Crave invaded Mac Expo at London's Kensington Olympia yesterday -- we checked out what Apple and its mates have to offer

Chris Stevens
2 min read

LaCie's gear was the most innovative at this year's Mac Expo in London's Kensington Olympia. These may look like the sort of arty trinket that Harajuku girls hang from their ears, but they're actually USB hard disks.

We also got an exclusive glimpse at the company's new installation artwork/accessory mash-up project the Hubbie.

We witnessed scores of Mac users shooting each other to bits in this virtual warzone. Now that Macs are based on Intel processors, the PC games market has become available through Apple's Boot Camp software. The kid on the far left was yelling, "Die pigs, die!"

The new 24-inch iMacs were as popular as ever. This Apple fan delighted in morphing her face into all kinds of strange forms using Apple's PhotoBooth software.

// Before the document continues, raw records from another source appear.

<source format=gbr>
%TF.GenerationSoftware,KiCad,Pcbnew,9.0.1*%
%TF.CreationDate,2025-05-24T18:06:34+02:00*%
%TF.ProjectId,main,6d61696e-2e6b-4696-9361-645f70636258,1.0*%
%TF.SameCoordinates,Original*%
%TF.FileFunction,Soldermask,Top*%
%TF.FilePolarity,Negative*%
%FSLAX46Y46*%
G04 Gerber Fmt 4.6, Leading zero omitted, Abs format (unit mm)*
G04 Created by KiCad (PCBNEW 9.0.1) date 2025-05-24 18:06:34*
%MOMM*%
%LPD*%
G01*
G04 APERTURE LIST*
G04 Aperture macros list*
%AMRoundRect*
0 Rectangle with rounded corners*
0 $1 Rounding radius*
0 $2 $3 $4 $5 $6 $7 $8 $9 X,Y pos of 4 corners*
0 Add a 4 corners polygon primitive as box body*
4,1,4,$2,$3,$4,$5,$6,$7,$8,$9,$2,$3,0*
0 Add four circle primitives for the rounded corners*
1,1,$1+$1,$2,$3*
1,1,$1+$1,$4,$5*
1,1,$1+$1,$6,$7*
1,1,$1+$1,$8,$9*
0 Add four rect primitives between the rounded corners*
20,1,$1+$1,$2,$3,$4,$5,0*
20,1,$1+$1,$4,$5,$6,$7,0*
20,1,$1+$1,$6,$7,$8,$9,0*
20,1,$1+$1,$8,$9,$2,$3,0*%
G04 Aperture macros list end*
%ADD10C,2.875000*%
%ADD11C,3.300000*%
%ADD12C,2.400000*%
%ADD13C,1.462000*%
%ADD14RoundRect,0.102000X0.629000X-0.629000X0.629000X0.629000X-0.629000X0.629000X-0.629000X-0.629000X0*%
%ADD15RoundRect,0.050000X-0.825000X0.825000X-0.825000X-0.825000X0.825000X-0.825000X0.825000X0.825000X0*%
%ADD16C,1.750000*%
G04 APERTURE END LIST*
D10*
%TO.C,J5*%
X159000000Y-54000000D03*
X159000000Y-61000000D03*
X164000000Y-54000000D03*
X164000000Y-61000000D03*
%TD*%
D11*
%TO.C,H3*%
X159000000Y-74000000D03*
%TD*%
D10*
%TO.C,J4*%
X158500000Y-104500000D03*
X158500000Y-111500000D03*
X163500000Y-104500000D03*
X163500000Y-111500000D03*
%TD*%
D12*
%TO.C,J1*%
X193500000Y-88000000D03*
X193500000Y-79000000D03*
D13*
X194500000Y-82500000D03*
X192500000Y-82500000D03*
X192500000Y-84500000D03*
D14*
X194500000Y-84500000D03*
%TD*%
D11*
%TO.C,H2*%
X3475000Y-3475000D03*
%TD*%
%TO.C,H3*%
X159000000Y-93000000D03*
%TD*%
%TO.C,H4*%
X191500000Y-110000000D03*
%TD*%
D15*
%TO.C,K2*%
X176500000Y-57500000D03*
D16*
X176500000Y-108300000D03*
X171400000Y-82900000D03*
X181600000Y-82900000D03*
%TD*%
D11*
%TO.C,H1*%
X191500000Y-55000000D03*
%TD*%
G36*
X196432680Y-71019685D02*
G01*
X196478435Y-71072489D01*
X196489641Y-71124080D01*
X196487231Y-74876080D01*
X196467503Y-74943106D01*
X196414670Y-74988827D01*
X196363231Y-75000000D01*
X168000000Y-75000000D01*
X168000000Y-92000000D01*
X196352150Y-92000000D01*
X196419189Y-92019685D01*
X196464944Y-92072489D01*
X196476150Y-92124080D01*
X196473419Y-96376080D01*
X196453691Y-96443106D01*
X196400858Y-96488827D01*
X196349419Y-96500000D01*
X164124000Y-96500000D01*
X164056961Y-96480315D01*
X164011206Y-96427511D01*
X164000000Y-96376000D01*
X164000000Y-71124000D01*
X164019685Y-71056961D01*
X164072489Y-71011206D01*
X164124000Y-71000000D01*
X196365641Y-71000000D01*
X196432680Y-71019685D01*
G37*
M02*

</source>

"Look at this iMac, don't you just want to lick it?" A MacUser staffer makes seductive gestures at yet more of the 24-inch iMacs that populated the show floor.

A sorry-looking bunch turned up to the Adobe presentation. Admittedly it was early in the morning, but one of those men in the front row is plainly asleep. Adobe demoed a bunch of new applications including the brilliant Lightroom -- a rival to Apple's Aperture. This a great tool for pro and semi-pro photographers to simulate the traditional darkroom.

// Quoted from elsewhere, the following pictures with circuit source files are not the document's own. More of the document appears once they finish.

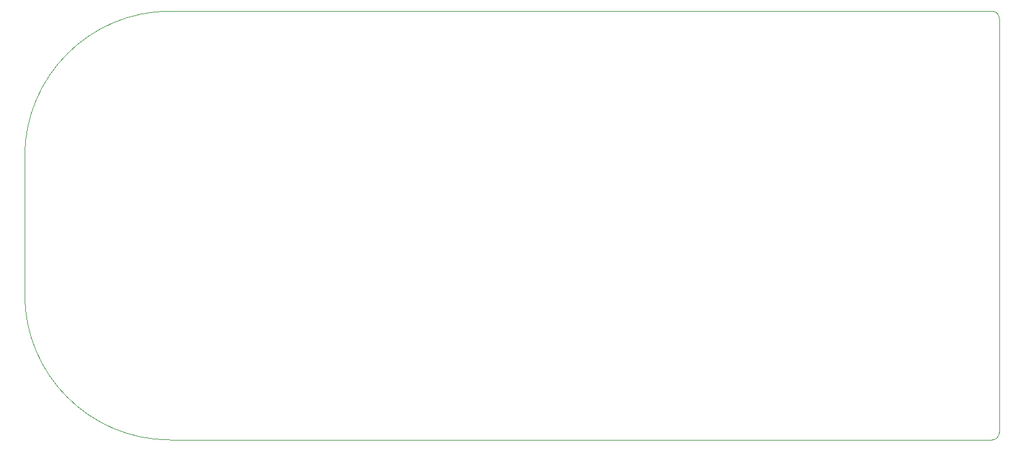
<source format=gm1>
G04 #@! TF.GenerationSoftware,KiCad,Pcbnew,7.0.7*
G04 #@! TF.CreationDate,2023-09-30T21:04:22+10:00*
G04 #@! TF.ProjectId,skink,736b696e-6b2e-46b6-9963-61645f706362,rev?*
G04 #@! TF.SameCoordinates,Original*
G04 #@! TF.FileFunction,Profile,NP*
%FSLAX46Y46*%
G04 Gerber Fmt 4.6, Leading zero omitted, Abs format (unit mm)*
G04 Created by KiCad (PCBNEW 7.0.7) date 2023-09-30 21:04:22*
%MOMM*%
%LPD*%
G01*
G04 APERTURE LIST*
G04 #@! TA.AperFunction,Profile*
%ADD10C,0.100000*%
G04 #@! TD*
G04 APERTURE END LIST*
D10*
X20300000Y-40900000D02*
X20300000Y-59900000D01*
X154300000Y-21900000D02*
G75*
G03*
X153300000Y-20900000I-1000000J0D01*
G01*
X154300000Y-21900000D02*
X154300000Y-78900000D01*
X40300000Y-79900000D02*
X153300000Y-79900000D01*
X40300000Y-20900000D02*
X153300000Y-20900000D01*
X20300000Y-59900000D02*
G75*
G03*
X40300000Y-79900000I20000000J0D01*
G01*
X40300000Y-20900000D02*
G75*
G03*
X20300000Y-40900000I0J-20000000D01*
G01*
X153300000Y-79900000D02*
G75*
G03*
X154300000Y-78900000I0J1000000D01*
G01*
M02*

</source>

Behind the Nikon stand, someone had cleverly satirised the sterotypical male photographer by paying a male photographer to take snaps of this girl draped over a motorbike. This is satire, right? 

Woah! nanos in the sky! There's one rule for advertisements in exhibitions like this: they simply cannot be too big.

Witness our PC editor (left) explaining to the guy on the Shure headphone stand that he has managed to snap the lead on a £420 pair of headphones.

The machine that really began it all, the beloved Macintosh 128k. This was introduced in January 1984 at the price of $2,495. MacUser had a bunch of ancient lovelies on show in the museum on its stand.

Google made a prominent appearance at the Expo -- the Google installation dwarfed all others. Google Earth was on display, and a bit of software called SketchUp, which really is worth taking a look at if you're into new 3D design paradigms (and, let's face it, who isn't?).

The Apple sweatshop (no, not that kind of sweatshop, you anti-capitalist). The Nike+iPod Sport Kit was demonstrated by athletes on the Nike stand where they worked up a dewy gleam listening to Razorlight on nanos as they jogged.